Yatseniuk released a plan of action devised by the opposition. He said the opposition is calling on everyone to come to Shevchenko Park at noon on Dec. 1. Currently, people are gathering on St. Michael’s Square, however. The next day, on Dec. 2, the opposition in parliament will hear a report of Interior Minister Vitaliy Zakharchenko and demand his resignation.
At the same time, it will form a general headquarters for a national strike and will conduct additional preparation to ensure that Dec. 15 by-elections to parliament in five constituencies are conducted fairly.
In the meantime, Yuriy Lutsenko, a former interior minister, says he knows who is guilty of violence against protesters on Maidan Nezalezhnosti.
But the opposition’s plan is already being criticized for lack of logic and coherence.
“This watery (plan) is made out of 10 points – walk around squares, go to a council in parliament, demand the minister’s report, conduct an election on Dec. 15 and then wait for another one in 2015,” says Ivanna Kobernik, a journalist and activist.
Even ex-Regions Party member Inna Bohoslovska “has a better plan: create a new majority in parliament and persuade the Regions members who do not want to flee this country with their families,” Kobernik said. Bohoslovska, one of the key spokespeople for the Party of Regions, quit her faction and party in protest against police violence and posted her own suggestions for a plan in her blog.
While some protesters tried to figure out a plan, Lutsenko says he learned who is guilty of giving unlawful orders to the police to attack peaceful demonstrators.
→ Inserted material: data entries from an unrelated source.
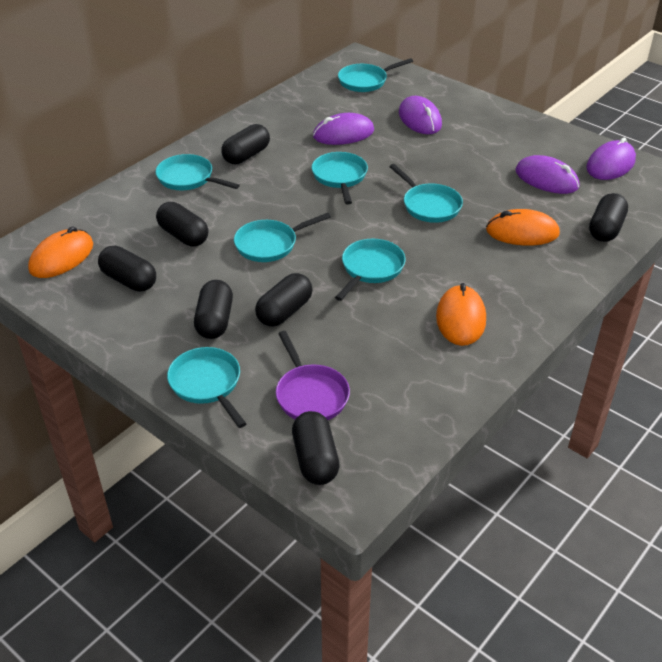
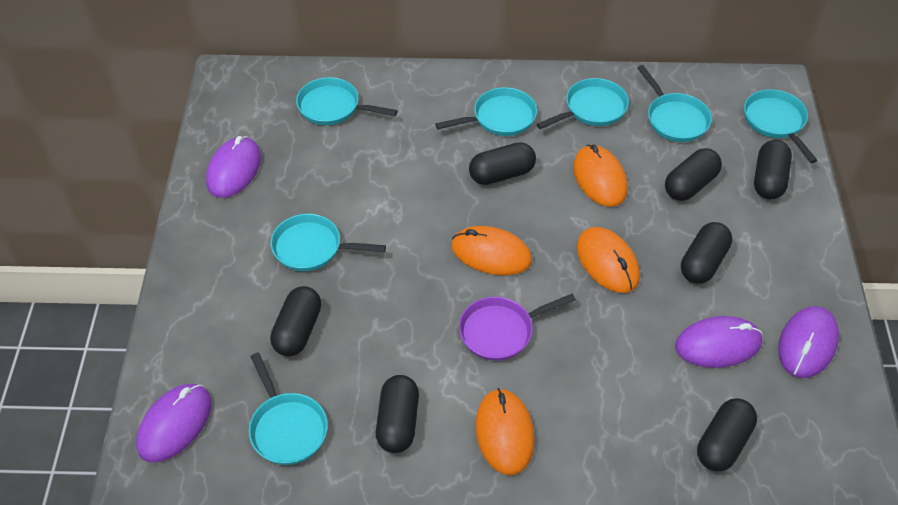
orange mouse: 3 -> 4

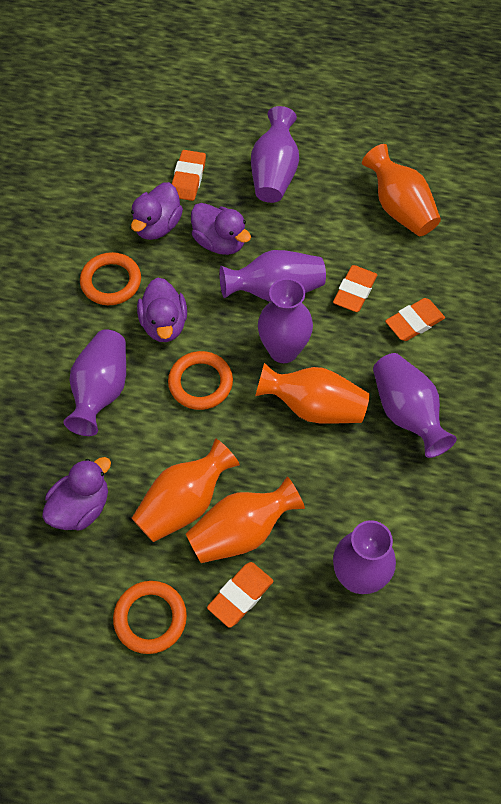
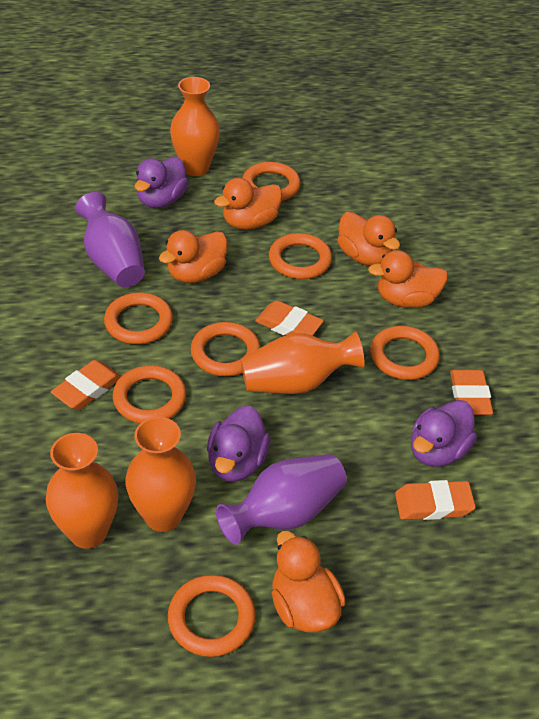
orange duck: 0 -> 5
orange ring: 3 -> 7
purple duck: 4 -> 3
purple vase: 6 -> 2

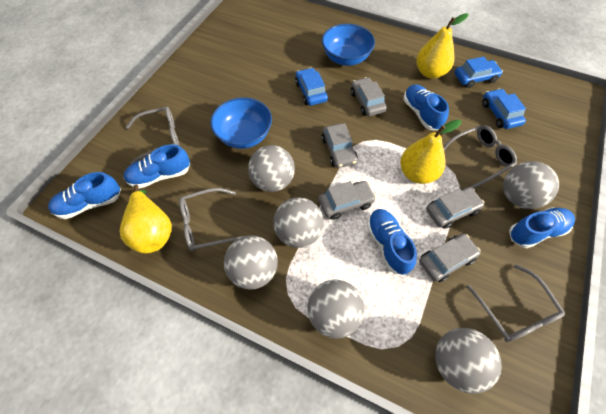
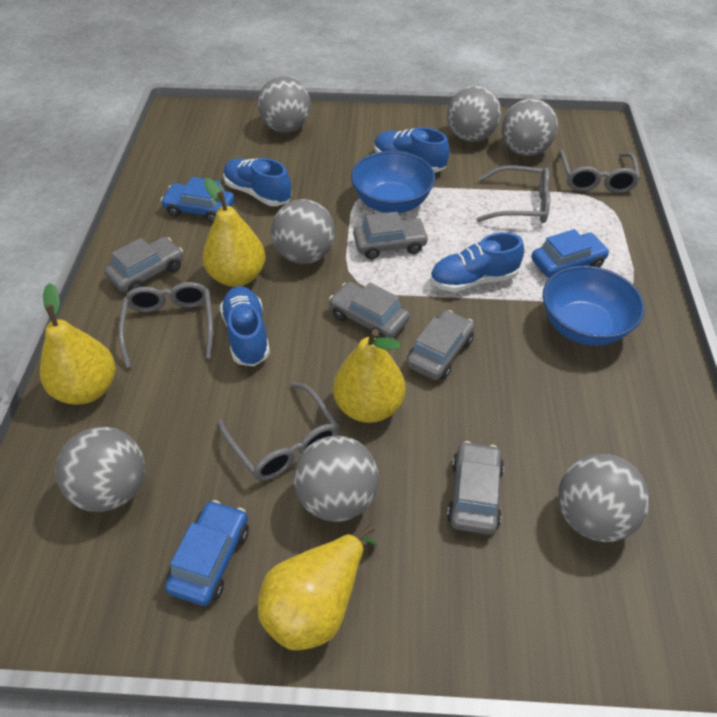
blue shoe: 5 -> 4
grey ball: 6 -> 7
yellow pear: 3 -> 4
He accused Kyiv police chief Valeriy Koryak and head of Berkut in Kyiv, a Colonel Kosiuk. Koryak acknowledged at a briefing that police used excessive force, and said he was ready to resign if the interior minister or the general prosecutor decide he was responsible.
He also said a probe was started following police violence. Lutsenko, however, said there was more than one attack at night, and those two gave orders for the primary one that got little coverage.
“But it was the first attack that was done by the Kyiv Berkut (special riot police) that happened around midnight or 1am, but it was rather calm. My glasses were broken, and my son was hurt a little. But for the second attack at 4 a.m. Berkut was from Dnipropetrovsk and Luhansk. Dnipropetrovsk Berkut was always been formed with anti-riot action in mind. They are absolutely brainless, to be honest. And yesterday they got an order to do whatever they wanted. I can’t tell now who gave that order (for second attack),”Lutsenko said.
He said that the only way to go now for the protesters was continue to strike. “The only way now is for nation to go on strike, to block the whole of Kyiv. Of course we don’t have a legal way for (President Viktor) Yanukovych to go, no law about impeachment. There is no legal way, but there must be a political decision,” he said.
Lutsenko believes that if the crowd continues to block Kyiv for a week, there will be a political decision to adopt an impeachment law in parliament with the help of the Party of Regions, which is in disarray.